End to End JavaScript Video Streaming

Video streaming has been about since the early days of the World Wide Web in the mid-1990s. In the course of time, various technologies have been used to realise video streaming on the web: it all started with the integration of Java Applets in browsers. In technological terms, this often meant that individual images were loaded from a web server within a defined interval. The technologies that started to emerge in the early 2000s, such as Adobe Flash & Microsoft’s Silverlight, and the fact that more and more households had data connections meant that the frame rates increased and the resolution of the video images was improved. The type of communication changed, too: away from data polling and towards push transmission.

Now, if you want to make a simple livestream available, you can use various free services. These vary in terms of bandwidth, quality, the format on offer and the size and number of advertising banners shown.

For our open day for applicants, ADVENTALK, we wanted to incorporate a live stream into our information page in order to give potential new colleagues an insight into our daily work. We needed a special page format for the stream and weren’t too keen on advertising either. None of the freely available or low-cost alternatives met our needs, so we opted to develop our own solution.

Before ADVENTALK this construction moved through denkwerk and provided the pictures for our livestream

One thing became clear after analysing our requirements: we didn’t need 24 or 16 frames a second, 2 to 4 are more than sufficient. What is more, the stream was to be fairly mobile and easy to administer, and would ideally use resources that we already had anyway. Time was also a consideration: the realisation of the stream was to use as few resources as possible.

In our case, it was then fairly simple to select the technology: access video data, send it to a server that would then convert the data into JPEG data that would then be requested and displayed by a browser – only JavaScript would allow this.
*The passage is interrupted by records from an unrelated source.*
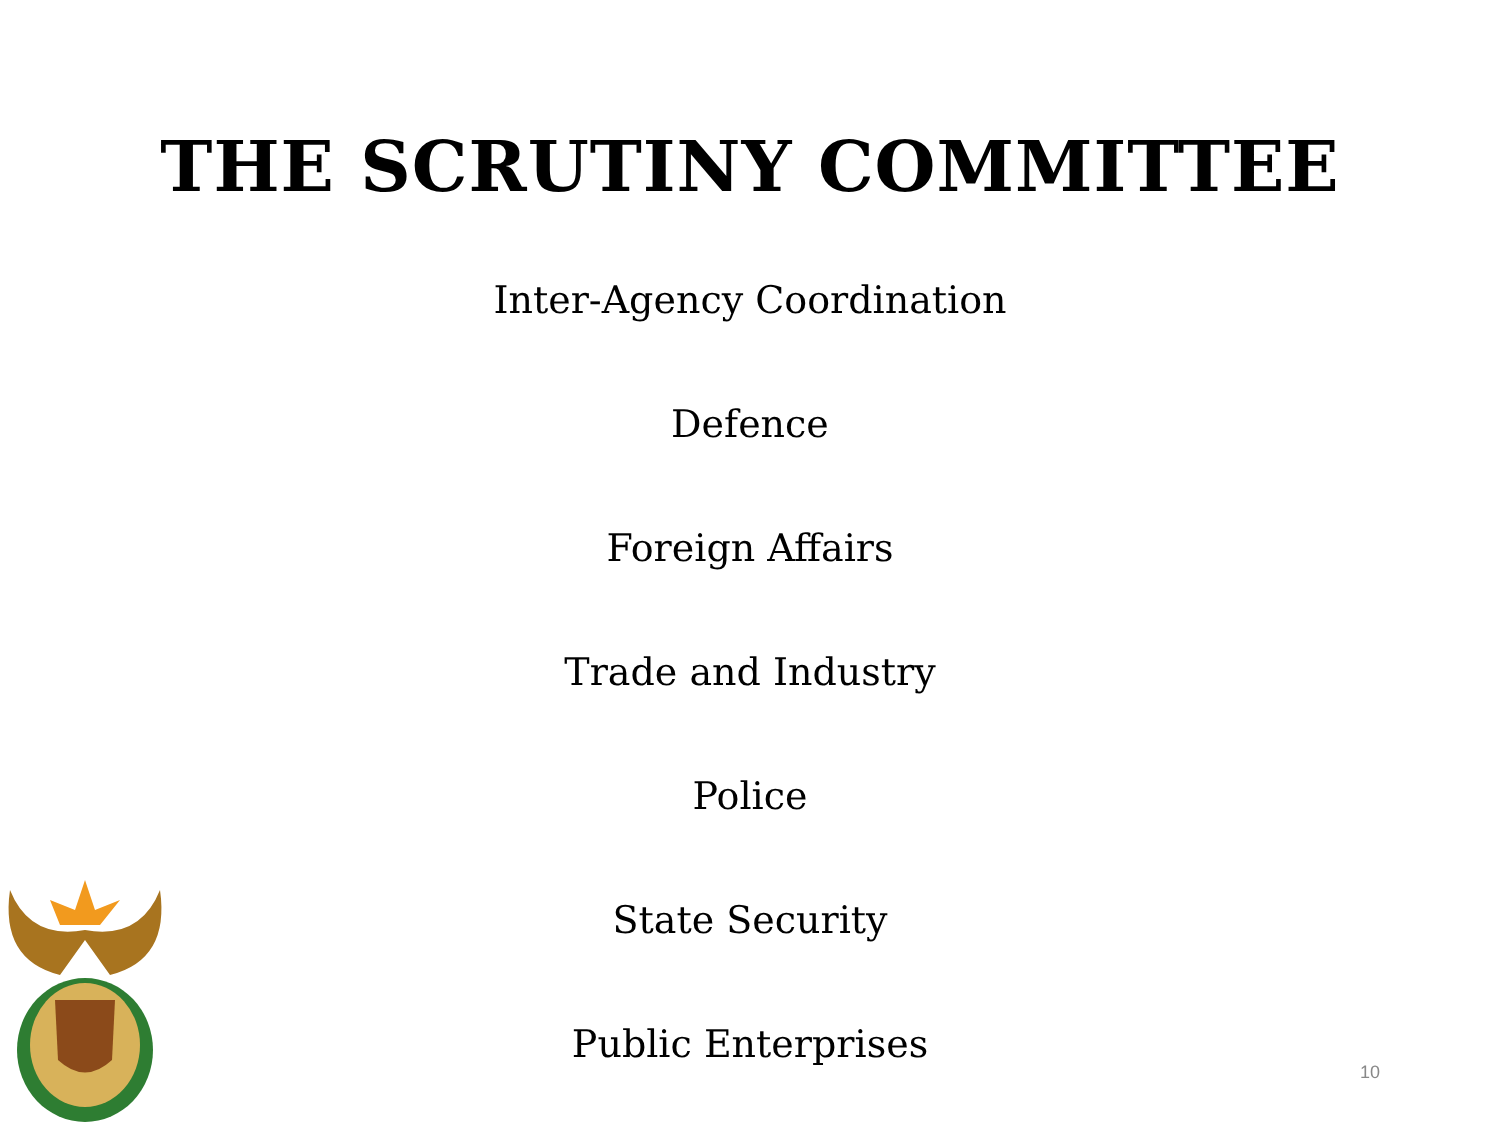THE SCRUTINY COMMITTEE
Inter-Agency Coordination
Defence
Foreign Affairs
Trade and Industry
Police
State Security
Public Enterprises
10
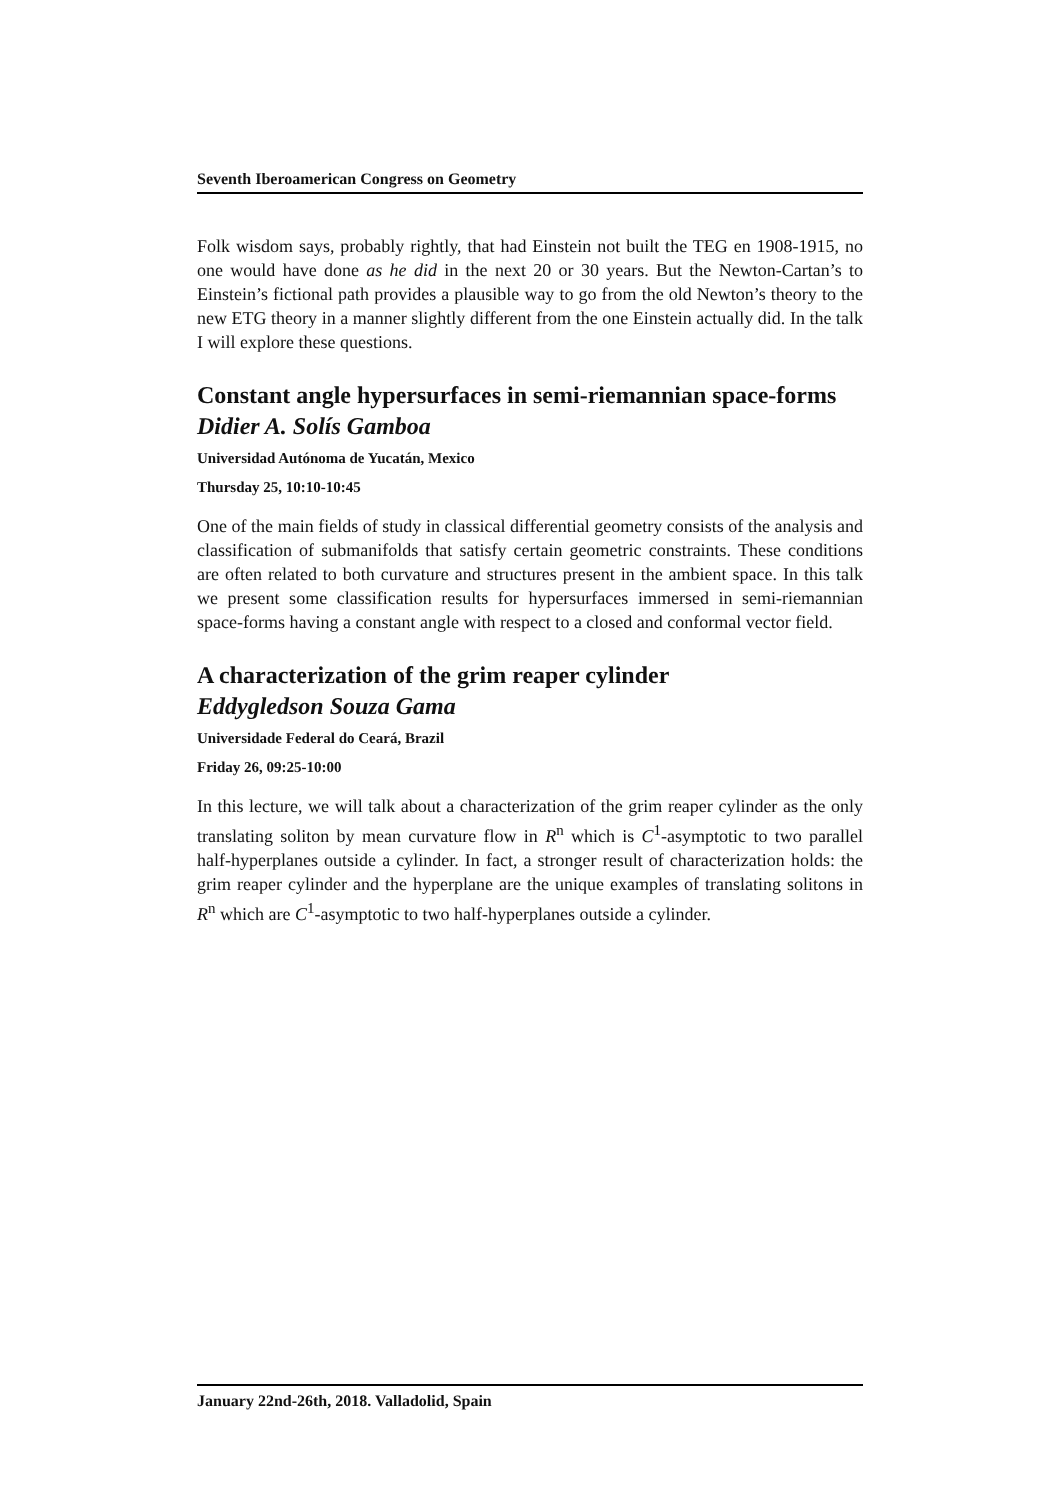Seventh Iberoamerican Congress on Geometry
Folk wisdom says, probably rightly, that had Einstein not built the TEG en 1908-1915, no one would have done as he did in the next 20 or 30 years. But the Newton-Cartan’s to Einstein’s fictional path provides a plausible way to go from the old Newton’s theory to the new ETG theory in a manner slightly different from the one Einstein actually did. In the talk I will explore these questions.
Constant angle hypersurfaces in semi-riemannian space-forms
Didier A. Solís Gamboa
Universidad Autónoma de Yucatán, Mexico
Thursday 25, 10:10-10:45
One of the main fields of study in classical differential geometry consists of the analysis and classification of submanifolds that satisfy certain geometric constraints. These conditions are often related to both curvature and structures present in the ambient space. In this talk we present some classification results for hypersurfaces immersed in semi-riemannian space-forms having a constant angle with respect to a closed and conformal vector field.
A characterization of the grim reaper cylinder
Eddygledson Souza Gama
Universidade Federal do Ceará, Brazil
Friday 26, 09:25-10:00
In this lecture, we will talk about a characterization of the grim reaper cylinder as the only translating soliton by mean curvature flow in R<sup>n</sup> which is C<sup>1</sup>-asymptotic to two parallel half-hyperplanes outside a cylinder. In fact, a stronger result of characterization holds: the grim reaper cylinder and the hyperplane are the unique examples of translating solitons in R<sup>n</sup> which are C<sup>1</sup>-asymptotic to two half-hyperplanes outside a cylinder.
January 22nd-26th, 2018. Valladolid, Spain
In order to access the WebCam video data, we used the getUserMedia APIs that are available in Opera, Chrome and Firefox. These enable access to the audio and video periphery linked to the computer. In our case, we only needed a video image. The client-side code executed in Chrome for this scenario is as follows:

<video id="sourcevid" autoplay></video>
<script>
  var videoStream = document.getElementById('sourcevid');

  // output the video data in the source video element
  var successCallback = function (srm) {
    videoStream.src = window.webkitURL.createObjectURL(srm);
  };

  // log error
  var errorCallback = function (error) {
    console.log('error: ' + error.msg);
  };

  // grab the incoming device data
  window.navigator.webkitGetUserMedia({video: true}, successCallback, errorCallback);
</script>

In Chrome, these APIs currently only exist in a prefixed version. In Firefox and Opera, the code would look like:

<video id="sourcevid" autoplay></video>
<script>
  var videoStream = document.getElementById('sourcevid');

  // output the video data in the source video element
  var successCallback = function (stream) {
    videoStream.src = stream;
  };

  // log error
  var errorCallback = function (error) {
    console.log('error: ' + error.msg);
  };

  // grab the incoming device data
  window.navigator.getUserMedia(['video'], successCallback, errorCallback);
</script>

This setup already allows us to show the video image in the browser.
In order to now send the image to the server (in a form that the latter can understand), we can use a canvas element to convert the video image into the JPEG or PNG format:

<video id="sourcevid" autoplay></video>
<canvas width="640" height="480" id="output"></canvas>
<script>
var convertVideoToJpg = function (stream, canvasElement, ctx) {
  ctx.drawImage(stream, 0, 0);
  var picture = canvasElement.toDataURL('image/jpeg');
}

var init = function () {
  var videoStream = document.getElementById('sourcevid');
  var canvas = document.getElementById('output');
  var ctx = canvas.getContext('2d');

  // output the video data in the source video element
  var successCallback = function (srm) {
    videoStream.src = window.webkitURL.createObjectURL(srm);
  };

  // log error
  var errorCallback = function (error) {
    console.log('error: ' + error.msg);
  };

  // grab the incoming device data
  window.navigator.webkitGetUserMedia({video: true}, successCallback, errorCallback);

  // send the video data every 250ms
  setInterval(function () {
    convertVideoToJpg(videoStream, canvas, ctx);
  }, 500);
}

window.onload = init;
</script>

In order to now send the data to the server, we are using the WebSocket technology, or the Socket.io framework:

<video id="sourcevid" autoplay></video>
<canvas width="640" height="480" id="output"></canvas>
<script src="http://remote.server.url.io:8080/socket.io/socket.io.js"></script>
<script>
var socket = io.connect('http://remote.server.url.io:8080/');

var convertVideoToJpgAndSendToServer = function (stream, canvasElement, ctx) {
  ctx.drawImage(stream, 0, 0);
  var picture = canvasElement.toDataURL('image/jpeg');
  socket.emit('vs-stream', {
    picture: picture
  });
}

var init = function () {
  var videoStream = document.getElementById('sourcevid');
  var canvas = document.getElementById('output');
  var ctx = canvas.getContext('2d');

  // output the video data in the source video element
  var successCallback = function (srm) {
    videoStream.src = window.webkitURL.createObjectURL(srm);
  };

  // log error
  var errorCallback = function (error) {
    console.log('error: ' + error.msg);
  };

  // grab the incoming device data
  window.navigator.webkitGetUserMedia({video: true}, successCallback, errorCallback);

  // send the video data every 250ms
  setInterval(function () {
    convertVideoToJpgAndSendToServer(videoStream, canvas, ctx);
  }, 500);
}

window.onload = init;
</script>

This code snippet now sends a Base64-encoded text JPEG to our server using a WebSocket connection in an interval of 500 milliseconds.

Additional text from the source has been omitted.